*What to produce:* Return every line in the entries below where the word "Boss" shows up.

(Edit difference data)
※ ※ ※

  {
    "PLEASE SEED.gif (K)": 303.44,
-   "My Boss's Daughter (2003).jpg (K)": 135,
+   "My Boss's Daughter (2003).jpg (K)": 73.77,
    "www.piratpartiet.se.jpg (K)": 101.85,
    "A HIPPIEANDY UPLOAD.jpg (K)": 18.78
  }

※ ※ ※

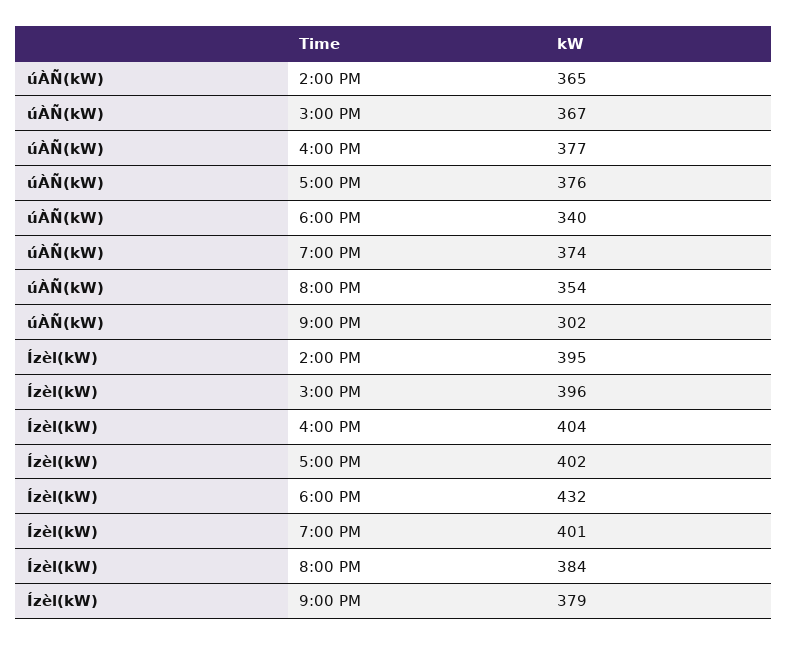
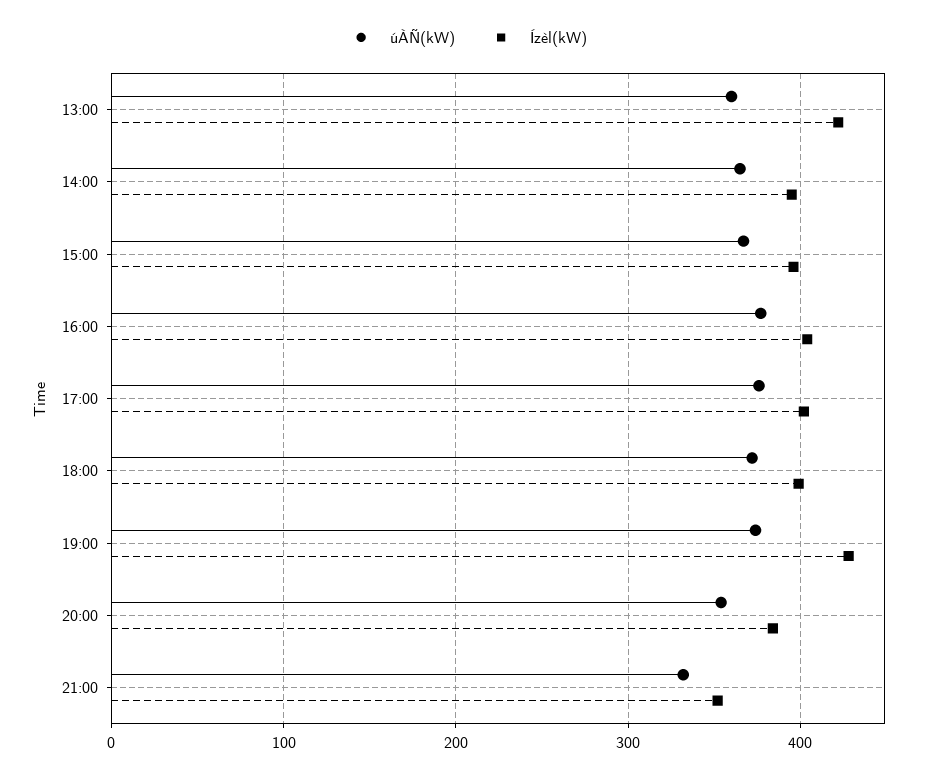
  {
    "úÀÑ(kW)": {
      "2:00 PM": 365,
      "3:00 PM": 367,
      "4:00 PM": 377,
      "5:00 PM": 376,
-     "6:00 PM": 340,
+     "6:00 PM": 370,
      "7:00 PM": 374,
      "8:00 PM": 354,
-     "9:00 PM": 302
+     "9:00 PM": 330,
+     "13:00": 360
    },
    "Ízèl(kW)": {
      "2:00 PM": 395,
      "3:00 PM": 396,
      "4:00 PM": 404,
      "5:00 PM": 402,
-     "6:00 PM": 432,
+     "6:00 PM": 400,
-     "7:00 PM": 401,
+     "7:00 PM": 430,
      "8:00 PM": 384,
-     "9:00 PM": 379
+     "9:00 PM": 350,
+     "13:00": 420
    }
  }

※ ※ ※

*Output for this exercise:*
-   "My Boss's Daughter (2003).jpg (K)": 135,
+   "My Boss's Daughter (2003).jpg (K)": 73.77,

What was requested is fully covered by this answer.